> [Material to process]:

::::

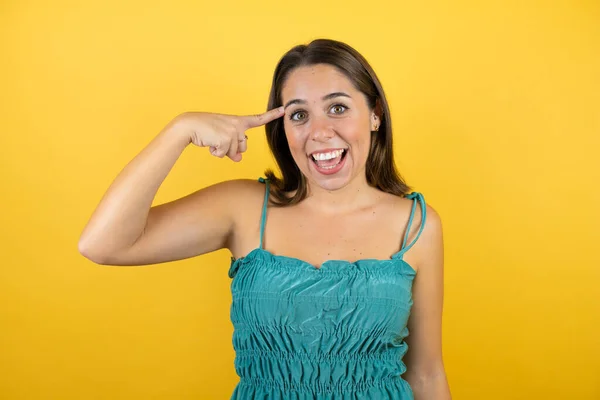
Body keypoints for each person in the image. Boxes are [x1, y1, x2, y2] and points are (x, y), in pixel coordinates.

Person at [79, 38, 451, 399]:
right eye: (299, 115)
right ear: (282, 127)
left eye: (338, 108)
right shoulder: (243, 209)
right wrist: (180, 129)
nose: (320, 132)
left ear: (375, 115)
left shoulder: (417, 226)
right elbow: (102, 244)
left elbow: (426, 374)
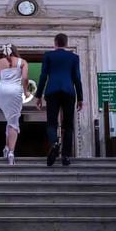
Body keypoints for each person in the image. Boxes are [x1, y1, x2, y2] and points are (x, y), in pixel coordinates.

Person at [35, 32, 83, 166]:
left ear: (55, 43)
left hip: (52, 91)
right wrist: (80, 98)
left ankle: (55, 143)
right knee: (68, 125)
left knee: (51, 122)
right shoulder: (74, 57)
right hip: (69, 91)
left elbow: (43, 76)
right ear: (66, 43)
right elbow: (77, 78)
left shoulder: (48, 56)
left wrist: (38, 96)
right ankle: (66, 156)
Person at [0, 42, 28, 165]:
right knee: (13, 123)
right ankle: (11, 153)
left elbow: (0, 77)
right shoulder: (22, 62)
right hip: (14, 92)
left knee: (10, 120)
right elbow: (24, 79)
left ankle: (6, 147)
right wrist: (26, 92)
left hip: (1, 91)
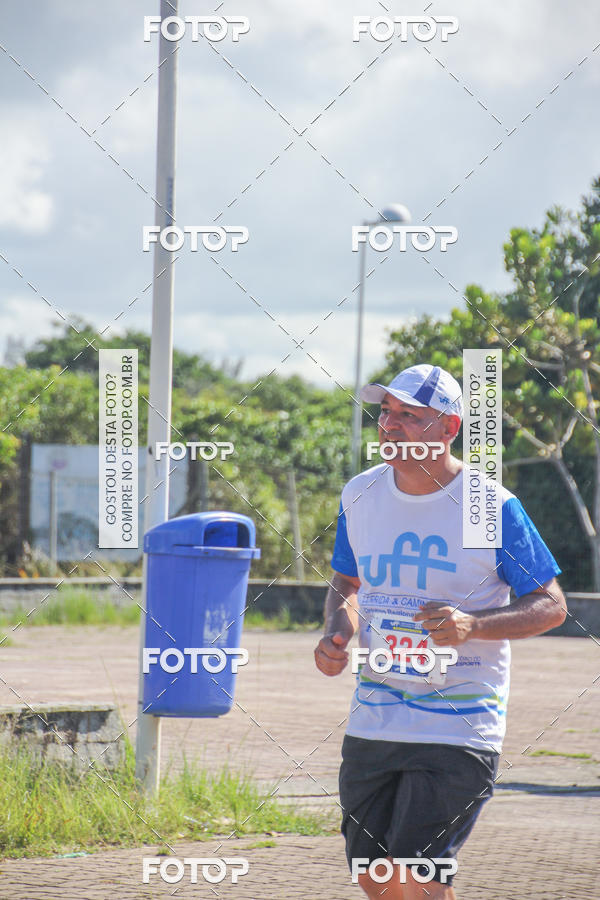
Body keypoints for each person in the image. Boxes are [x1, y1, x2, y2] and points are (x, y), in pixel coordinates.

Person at [314, 364, 567, 900]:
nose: (390, 425)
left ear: (449, 428)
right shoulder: (360, 493)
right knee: (374, 874)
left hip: (458, 723)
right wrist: (338, 630)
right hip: (375, 719)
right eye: (385, 412)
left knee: (416, 871)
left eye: (410, 415)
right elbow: (346, 581)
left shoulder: (488, 505)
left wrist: (474, 625)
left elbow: (550, 606)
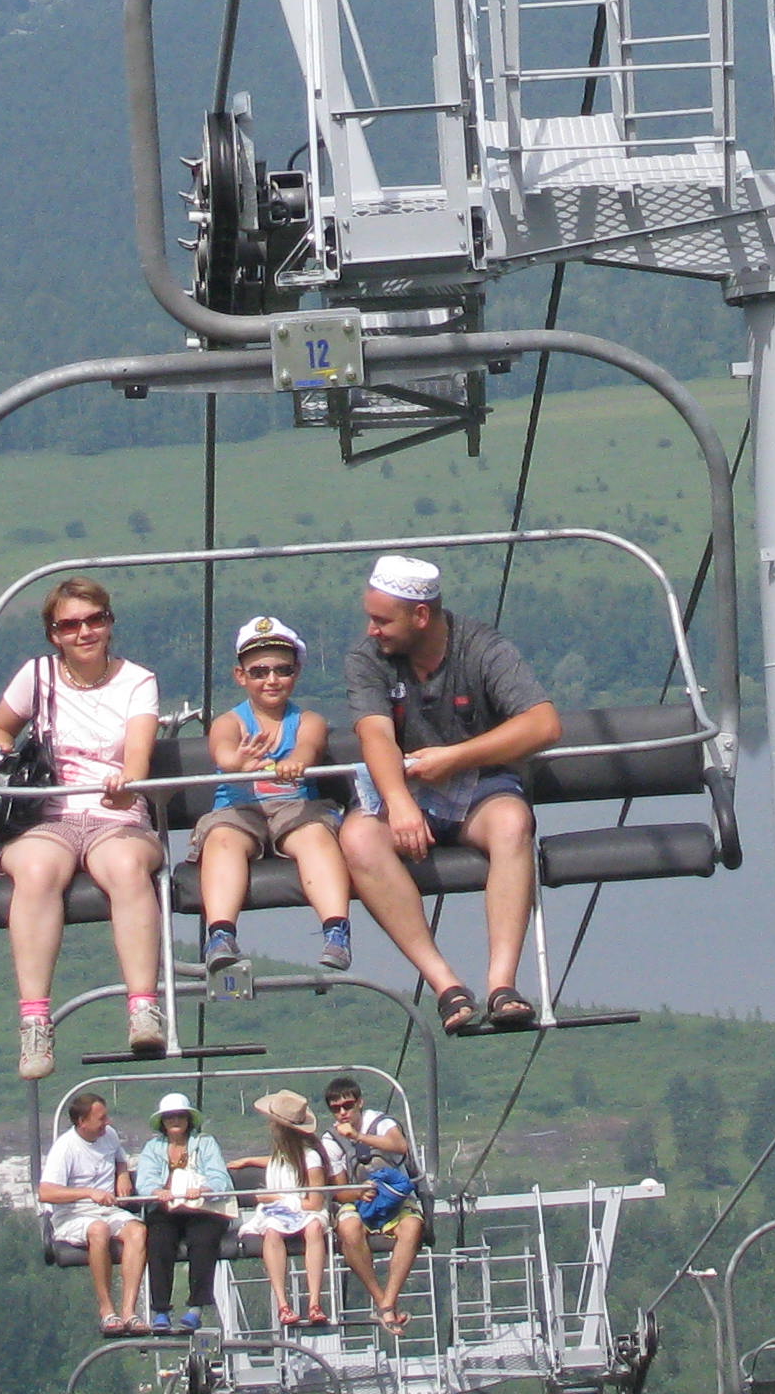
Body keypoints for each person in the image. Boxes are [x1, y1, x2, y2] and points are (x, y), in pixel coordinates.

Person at [339, 555, 562, 1036]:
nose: (372, 630)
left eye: (382, 620)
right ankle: (445, 984)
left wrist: (456, 757)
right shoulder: (367, 658)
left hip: (478, 784)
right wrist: (398, 801)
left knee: (513, 824)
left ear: (420, 615)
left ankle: (503, 985)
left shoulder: (482, 648)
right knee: (358, 840)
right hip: (406, 785)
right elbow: (375, 734)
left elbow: (543, 724)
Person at [0, 575, 166, 1079]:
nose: (84, 632)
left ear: (109, 623)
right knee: (37, 871)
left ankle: (143, 1006)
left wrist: (127, 784)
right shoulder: (37, 676)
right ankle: (36, 1022)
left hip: (115, 814)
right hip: (49, 813)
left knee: (128, 866)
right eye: (71, 625)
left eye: (95, 620)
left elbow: (139, 755)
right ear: (54, 634)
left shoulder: (137, 681)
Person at [194, 616, 354, 975]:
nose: (271, 680)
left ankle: (336, 929)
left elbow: (308, 747)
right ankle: (220, 933)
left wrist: (295, 762)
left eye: (281, 670)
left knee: (314, 835)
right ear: (241, 676)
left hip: (293, 805)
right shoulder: (230, 722)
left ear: (295, 673)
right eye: (259, 671)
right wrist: (238, 762)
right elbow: (222, 752)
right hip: (239, 807)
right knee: (222, 840)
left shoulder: (307, 720)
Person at [321, 1072, 425, 1333]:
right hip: (360, 1202)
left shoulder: (380, 1122)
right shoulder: (331, 1140)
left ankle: (389, 1300)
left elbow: (399, 1146)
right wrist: (357, 1193)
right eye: (336, 1109)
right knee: (348, 1229)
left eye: (347, 1106)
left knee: (412, 1227)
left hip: (394, 1197)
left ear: (360, 1103)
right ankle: (382, 1301)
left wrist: (358, 1137)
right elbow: (338, 1189)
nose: (343, 1113)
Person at [39, 1088, 150, 1334]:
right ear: (82, 1122)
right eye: (101, 1119)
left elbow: (120, 1159)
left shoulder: (108, 1135)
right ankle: (106, 1309)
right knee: (98, 1230)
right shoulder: (66, 1148)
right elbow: (46, 1192)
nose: (106, 1123)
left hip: (108, 1209)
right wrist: (89, 1193)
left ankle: (129, 1310)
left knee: (138, 1231)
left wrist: (122, 1175)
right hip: (75, 1214)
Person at [236, 1088, 343, 1333]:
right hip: (280, 1212)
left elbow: (314, 1202)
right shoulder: (284, 1154)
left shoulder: (311, 1159)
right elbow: (280, 1161)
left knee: (314, 1228)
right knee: (272, 1231)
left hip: (303, 1209)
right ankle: (283, 1304)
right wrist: (250, 1161)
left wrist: (278, 1197)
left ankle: (314, 1301)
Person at [141, 1091, 236, 1333]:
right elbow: (144, 1181)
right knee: (159, 1239)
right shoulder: (153, 1148)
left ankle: (197, 1307)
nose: (175, 1121)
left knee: (203, 1239)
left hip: (202, 1208)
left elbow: (219, 1177)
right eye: (169, 1117)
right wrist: (157, 1191)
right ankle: (161, 1309)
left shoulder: (205, 1143)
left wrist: (205, 1188)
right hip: (168, 1209)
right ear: (162, 1122)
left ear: (188, 1119)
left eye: (179, 1116)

::::

> [Your objective]: Reproduce every line of the material above that has the string "nose".

> [Result below]:
nose: (320, 132)
nose: (390, 425)
nose: (372, 630)
nose: (84, 632)
nose: (271, 680)
nose: (343, 1113)
nose: (106, 1123)
nose: (175, 1121)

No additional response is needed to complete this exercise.